Below are records to be copied exactly; their pictures are to be omitted.

RECORDS TO USE |
______________________________

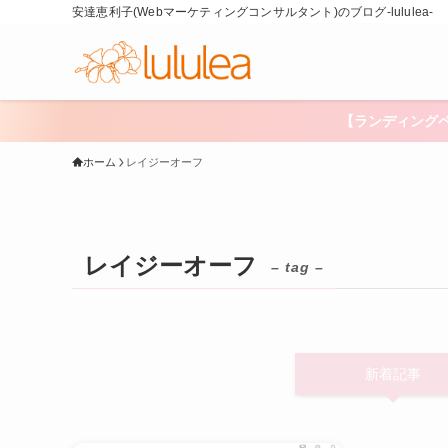
安達恵利子(Webマーケティングコンサルタント)のブログ-lululea-
【ランディング
ホーム
レイジーオーフ
レイジーオーフ
– tag –
新着記事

______________________________

SOLUTION FOR THIS EXERCISE |
安達恵利子(Webマーケティングコンサルタント)のブログ-lululea-
【ランディング
ホーム
レイジーオーフ
レイジーオーフ
– tag –
新着記事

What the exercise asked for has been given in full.